A former Los Angeles County welfare worker was sentenced Monday to 46 months in federal prison for filing nearly 200 fraudulent tax returns in the names of people who had applied for public assistance.
Trang Van Dinh of El Monte pleaded guilty in February to two felony counts of filing false tax returns, admitting that he used needy clients' personal information to file false tax returns in their names in 2009 and 2010.
In addition to the prison time, U.S. District Judge Jacqueline Nguyen ordered the 63-year-old Dinh to pay $667,000 in restitution to the Internal Revenue Service for refunds he received through the scheme.
Dinh spent 10 years as an eligibility worker for the county's Department of Public Social Services, helping determine whether needy people were entitled to welfare and other public assistance.
The judge noted that Dinh "preyed on vulnerable people" who were indigent and seeking help. Several victims said their tax refunds were delayed because Dinh had secretly filed false returns in their names.
Dinh's attorney, Neha Mehta of the federal public defender's office, had argued for a sentence of one year in prison followed by home confinement for six months. She said her client was an otherwise law-abiding person who stole the money to support a gambling problem that had developed because of marital problems. She said Dinh lost his job as a result of his conviction.
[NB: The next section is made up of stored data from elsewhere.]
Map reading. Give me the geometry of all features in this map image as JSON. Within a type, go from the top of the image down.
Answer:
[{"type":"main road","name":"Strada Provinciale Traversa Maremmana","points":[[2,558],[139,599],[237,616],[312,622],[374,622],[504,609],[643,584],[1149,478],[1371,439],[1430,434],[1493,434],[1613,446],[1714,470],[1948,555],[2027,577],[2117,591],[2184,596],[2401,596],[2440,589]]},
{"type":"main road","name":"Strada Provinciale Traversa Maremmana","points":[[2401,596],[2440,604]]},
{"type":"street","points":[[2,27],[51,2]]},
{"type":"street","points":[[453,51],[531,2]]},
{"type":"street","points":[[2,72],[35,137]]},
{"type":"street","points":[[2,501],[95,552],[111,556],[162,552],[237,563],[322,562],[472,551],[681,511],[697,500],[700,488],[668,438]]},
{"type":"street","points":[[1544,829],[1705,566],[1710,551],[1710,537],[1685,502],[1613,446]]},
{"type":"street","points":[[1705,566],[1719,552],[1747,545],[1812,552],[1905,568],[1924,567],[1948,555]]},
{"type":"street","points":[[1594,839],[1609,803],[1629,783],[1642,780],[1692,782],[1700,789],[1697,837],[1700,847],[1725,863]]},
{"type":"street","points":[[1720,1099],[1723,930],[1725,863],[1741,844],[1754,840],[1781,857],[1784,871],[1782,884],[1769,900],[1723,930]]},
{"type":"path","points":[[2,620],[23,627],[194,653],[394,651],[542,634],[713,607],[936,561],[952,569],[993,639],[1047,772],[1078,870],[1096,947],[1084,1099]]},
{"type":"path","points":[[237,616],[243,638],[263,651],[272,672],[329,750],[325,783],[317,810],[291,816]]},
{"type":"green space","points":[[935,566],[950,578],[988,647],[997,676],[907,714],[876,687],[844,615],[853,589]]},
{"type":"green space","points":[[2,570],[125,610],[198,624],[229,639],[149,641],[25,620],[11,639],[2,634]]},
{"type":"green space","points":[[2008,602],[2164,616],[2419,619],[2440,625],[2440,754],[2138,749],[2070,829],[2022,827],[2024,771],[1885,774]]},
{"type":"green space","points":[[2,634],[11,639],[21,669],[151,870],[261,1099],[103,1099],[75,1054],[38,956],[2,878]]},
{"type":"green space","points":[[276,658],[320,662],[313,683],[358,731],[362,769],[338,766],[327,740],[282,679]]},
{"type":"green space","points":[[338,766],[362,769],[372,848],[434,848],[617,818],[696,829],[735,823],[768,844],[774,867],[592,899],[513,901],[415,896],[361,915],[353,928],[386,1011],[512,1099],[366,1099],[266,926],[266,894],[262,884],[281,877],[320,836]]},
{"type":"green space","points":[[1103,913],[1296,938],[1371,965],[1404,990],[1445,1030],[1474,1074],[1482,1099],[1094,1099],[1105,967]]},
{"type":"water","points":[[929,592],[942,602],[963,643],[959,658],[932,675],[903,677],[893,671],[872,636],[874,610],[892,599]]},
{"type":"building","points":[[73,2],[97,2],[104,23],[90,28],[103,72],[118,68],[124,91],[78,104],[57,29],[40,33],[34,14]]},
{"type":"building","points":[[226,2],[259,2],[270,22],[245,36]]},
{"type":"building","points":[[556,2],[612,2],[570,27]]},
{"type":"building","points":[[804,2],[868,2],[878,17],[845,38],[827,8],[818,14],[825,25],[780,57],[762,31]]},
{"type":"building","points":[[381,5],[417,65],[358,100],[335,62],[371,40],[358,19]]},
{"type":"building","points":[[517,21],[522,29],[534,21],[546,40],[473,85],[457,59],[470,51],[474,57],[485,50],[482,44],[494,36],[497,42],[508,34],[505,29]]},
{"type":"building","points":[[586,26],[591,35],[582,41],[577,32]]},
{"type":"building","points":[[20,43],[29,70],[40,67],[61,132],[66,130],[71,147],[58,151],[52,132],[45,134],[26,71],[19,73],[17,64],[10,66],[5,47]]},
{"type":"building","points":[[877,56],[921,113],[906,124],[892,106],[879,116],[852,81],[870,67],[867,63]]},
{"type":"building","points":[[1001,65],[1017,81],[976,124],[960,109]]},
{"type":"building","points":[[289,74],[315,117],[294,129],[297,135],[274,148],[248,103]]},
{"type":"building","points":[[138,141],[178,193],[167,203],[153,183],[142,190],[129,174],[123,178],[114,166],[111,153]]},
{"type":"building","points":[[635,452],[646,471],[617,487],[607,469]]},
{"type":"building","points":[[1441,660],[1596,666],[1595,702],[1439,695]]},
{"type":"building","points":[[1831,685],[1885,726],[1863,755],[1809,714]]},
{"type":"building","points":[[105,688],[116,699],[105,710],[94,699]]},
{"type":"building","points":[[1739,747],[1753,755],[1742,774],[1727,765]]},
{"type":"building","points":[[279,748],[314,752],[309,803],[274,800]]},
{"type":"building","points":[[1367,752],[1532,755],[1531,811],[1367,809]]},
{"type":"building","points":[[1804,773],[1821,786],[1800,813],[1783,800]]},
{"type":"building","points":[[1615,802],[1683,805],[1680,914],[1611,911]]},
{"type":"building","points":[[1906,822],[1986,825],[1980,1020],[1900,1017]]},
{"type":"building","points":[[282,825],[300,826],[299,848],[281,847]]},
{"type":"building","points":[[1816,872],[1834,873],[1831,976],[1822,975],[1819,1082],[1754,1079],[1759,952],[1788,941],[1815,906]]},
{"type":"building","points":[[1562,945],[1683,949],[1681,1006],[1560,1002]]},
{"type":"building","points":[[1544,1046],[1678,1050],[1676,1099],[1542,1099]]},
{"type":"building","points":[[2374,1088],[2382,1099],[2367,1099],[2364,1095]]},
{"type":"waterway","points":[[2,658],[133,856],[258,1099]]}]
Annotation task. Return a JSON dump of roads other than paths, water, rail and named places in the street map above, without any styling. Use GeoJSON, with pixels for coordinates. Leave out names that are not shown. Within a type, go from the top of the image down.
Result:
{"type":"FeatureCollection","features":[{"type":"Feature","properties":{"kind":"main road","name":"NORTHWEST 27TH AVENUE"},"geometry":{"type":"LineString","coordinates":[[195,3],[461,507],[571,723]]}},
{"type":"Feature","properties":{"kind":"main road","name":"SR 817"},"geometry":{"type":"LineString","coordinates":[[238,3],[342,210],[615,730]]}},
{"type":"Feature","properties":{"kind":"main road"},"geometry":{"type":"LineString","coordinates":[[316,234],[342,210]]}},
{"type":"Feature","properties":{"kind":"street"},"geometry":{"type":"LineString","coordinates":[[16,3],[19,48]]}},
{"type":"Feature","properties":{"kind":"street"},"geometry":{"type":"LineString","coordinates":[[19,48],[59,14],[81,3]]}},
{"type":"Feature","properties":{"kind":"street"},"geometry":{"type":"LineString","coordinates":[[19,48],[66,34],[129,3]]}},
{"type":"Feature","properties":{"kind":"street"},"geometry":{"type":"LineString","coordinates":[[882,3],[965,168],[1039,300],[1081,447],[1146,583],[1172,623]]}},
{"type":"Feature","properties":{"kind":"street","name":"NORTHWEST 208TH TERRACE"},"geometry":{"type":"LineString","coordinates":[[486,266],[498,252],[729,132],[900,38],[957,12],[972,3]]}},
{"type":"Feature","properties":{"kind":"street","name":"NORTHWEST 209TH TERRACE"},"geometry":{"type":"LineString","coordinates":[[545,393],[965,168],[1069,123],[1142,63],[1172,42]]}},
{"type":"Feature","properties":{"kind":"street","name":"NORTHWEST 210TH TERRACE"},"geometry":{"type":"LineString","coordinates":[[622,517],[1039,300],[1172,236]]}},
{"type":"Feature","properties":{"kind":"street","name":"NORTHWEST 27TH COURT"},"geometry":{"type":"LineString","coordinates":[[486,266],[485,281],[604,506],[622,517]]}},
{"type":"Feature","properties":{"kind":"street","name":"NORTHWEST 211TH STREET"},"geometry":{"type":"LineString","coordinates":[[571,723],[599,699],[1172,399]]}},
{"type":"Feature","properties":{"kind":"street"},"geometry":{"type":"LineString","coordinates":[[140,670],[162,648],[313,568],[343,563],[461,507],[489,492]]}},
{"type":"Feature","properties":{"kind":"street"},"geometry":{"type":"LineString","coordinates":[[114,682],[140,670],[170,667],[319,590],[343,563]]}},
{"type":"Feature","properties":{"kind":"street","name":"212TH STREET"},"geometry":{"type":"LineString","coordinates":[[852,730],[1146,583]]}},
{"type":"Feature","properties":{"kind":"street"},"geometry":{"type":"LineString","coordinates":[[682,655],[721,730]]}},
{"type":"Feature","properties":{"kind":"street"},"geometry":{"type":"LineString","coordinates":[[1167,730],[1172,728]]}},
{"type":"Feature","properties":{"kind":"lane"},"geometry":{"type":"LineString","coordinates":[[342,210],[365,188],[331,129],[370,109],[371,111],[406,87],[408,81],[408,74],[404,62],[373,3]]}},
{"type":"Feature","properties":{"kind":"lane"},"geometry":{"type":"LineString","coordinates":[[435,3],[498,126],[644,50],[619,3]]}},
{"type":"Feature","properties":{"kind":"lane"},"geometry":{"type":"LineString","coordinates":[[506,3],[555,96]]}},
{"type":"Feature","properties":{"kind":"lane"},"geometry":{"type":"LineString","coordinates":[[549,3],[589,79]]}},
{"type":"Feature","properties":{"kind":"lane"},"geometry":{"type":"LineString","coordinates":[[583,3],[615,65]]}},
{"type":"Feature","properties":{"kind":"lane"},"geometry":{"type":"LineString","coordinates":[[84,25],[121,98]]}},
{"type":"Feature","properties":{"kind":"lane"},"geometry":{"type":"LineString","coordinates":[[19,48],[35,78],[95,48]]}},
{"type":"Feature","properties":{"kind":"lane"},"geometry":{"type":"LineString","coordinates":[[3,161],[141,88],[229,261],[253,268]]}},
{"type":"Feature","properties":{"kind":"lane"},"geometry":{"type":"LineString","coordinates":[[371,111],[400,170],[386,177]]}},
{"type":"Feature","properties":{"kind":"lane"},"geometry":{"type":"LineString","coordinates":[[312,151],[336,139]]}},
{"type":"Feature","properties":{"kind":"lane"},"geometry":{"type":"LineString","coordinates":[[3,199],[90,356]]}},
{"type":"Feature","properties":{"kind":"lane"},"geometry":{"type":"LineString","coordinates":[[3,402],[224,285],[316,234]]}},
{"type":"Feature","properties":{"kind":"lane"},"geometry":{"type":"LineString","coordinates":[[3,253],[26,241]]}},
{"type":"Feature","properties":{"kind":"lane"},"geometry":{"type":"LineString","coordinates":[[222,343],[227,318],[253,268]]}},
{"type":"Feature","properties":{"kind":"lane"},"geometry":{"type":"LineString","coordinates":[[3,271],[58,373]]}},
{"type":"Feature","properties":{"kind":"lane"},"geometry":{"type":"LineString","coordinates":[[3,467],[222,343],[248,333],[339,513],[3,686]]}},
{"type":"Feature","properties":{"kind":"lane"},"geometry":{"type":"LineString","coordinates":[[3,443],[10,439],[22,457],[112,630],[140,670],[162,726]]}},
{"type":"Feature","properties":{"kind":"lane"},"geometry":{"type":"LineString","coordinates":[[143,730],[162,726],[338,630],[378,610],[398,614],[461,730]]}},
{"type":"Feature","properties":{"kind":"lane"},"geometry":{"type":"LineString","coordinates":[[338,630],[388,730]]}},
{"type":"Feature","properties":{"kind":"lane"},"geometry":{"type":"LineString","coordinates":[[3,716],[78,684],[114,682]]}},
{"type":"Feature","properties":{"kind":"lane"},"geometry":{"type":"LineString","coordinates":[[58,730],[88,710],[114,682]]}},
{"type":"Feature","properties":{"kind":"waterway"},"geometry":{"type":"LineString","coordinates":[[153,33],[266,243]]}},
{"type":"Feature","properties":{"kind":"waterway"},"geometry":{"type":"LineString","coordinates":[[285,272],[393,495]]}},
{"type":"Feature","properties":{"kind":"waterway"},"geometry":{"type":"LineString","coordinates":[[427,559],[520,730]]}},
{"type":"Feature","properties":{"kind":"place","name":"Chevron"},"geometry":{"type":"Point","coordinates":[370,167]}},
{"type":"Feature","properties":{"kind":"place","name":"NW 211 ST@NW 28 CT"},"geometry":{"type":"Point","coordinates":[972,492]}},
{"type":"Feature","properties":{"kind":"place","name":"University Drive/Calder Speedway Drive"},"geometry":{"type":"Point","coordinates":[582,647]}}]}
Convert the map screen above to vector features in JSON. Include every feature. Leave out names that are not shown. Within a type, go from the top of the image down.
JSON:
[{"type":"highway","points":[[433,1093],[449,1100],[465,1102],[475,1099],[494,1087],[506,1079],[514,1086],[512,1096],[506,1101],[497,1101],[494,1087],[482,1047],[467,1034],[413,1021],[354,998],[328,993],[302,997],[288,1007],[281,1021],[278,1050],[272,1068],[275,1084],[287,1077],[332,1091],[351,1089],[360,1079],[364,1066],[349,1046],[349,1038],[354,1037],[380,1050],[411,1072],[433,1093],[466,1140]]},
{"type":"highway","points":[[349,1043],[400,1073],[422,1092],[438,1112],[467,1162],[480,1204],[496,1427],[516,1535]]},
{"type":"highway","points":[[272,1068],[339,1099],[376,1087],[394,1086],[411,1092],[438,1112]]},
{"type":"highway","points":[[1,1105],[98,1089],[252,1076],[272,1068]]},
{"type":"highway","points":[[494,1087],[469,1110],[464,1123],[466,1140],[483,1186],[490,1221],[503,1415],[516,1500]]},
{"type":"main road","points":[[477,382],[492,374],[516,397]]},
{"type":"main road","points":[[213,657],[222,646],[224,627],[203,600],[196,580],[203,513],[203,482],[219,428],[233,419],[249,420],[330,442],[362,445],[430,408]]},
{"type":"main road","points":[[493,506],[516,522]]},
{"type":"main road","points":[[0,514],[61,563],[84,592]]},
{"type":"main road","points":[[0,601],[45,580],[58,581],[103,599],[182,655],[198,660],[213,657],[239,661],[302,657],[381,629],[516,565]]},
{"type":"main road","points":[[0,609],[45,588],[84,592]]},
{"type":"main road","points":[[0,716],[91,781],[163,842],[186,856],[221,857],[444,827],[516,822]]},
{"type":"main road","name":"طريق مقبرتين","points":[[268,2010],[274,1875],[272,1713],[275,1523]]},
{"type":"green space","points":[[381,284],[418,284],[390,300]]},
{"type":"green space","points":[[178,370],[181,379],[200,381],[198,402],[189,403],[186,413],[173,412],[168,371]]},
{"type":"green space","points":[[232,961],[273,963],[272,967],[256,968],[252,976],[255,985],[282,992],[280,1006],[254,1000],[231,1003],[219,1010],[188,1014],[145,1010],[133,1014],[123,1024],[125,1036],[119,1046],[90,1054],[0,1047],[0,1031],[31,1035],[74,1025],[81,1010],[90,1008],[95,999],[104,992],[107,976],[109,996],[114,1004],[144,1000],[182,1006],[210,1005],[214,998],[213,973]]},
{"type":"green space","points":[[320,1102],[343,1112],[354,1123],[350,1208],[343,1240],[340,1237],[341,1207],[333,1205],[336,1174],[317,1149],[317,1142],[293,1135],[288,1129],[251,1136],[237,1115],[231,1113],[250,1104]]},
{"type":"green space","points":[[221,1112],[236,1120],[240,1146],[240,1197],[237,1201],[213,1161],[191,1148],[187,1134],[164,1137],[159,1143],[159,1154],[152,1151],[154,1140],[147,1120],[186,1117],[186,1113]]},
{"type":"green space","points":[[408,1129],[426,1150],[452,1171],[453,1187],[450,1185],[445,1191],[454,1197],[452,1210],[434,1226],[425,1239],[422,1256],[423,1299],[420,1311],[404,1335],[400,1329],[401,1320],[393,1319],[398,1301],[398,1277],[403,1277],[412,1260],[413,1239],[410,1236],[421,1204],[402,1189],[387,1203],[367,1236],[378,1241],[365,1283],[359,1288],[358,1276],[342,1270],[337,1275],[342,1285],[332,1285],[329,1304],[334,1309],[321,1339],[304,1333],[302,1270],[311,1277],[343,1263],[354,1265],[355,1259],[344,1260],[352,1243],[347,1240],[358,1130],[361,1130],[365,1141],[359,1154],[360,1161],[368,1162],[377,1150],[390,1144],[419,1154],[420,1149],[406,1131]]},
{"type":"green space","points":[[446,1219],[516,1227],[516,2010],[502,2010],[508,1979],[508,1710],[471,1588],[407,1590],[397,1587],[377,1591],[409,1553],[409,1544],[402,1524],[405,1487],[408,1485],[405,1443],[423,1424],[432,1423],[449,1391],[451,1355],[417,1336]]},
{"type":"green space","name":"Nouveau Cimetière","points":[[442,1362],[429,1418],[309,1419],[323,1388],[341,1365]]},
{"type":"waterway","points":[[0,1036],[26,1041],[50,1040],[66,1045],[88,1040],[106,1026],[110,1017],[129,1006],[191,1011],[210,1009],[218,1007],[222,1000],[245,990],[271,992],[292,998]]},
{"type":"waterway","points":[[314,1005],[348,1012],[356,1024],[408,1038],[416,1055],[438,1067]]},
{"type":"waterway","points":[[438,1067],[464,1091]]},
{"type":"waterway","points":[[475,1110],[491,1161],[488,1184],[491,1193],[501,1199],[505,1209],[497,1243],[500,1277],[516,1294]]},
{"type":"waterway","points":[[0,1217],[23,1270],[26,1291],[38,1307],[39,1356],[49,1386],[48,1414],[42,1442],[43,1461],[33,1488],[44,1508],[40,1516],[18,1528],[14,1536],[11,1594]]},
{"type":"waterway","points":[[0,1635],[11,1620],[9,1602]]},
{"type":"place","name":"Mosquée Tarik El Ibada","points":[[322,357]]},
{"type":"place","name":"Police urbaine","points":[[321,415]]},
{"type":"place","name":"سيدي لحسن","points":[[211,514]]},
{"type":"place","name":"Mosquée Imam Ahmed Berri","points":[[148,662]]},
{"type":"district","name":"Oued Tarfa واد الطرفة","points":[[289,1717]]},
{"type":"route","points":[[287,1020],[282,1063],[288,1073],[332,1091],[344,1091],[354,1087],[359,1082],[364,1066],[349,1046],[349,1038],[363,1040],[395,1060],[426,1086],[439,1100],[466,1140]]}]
In a letter to the court, Dinh acknowledged wrongdoing. "I did an unforgivable thing.… I deserve to be punished," he said in the letter.
Dinh flew fighter jets for South Vietnam during the Vietnam War, according to his attorney, Mehta. After South Vietnam was defeated in 1975, Dinh was arrested by the North Vietnam government and sentenced to eight years of hard labor for treason. He moved to the United States in 1993 and was tormented by the atrocities of the war and his subsequent imprisonment, she said.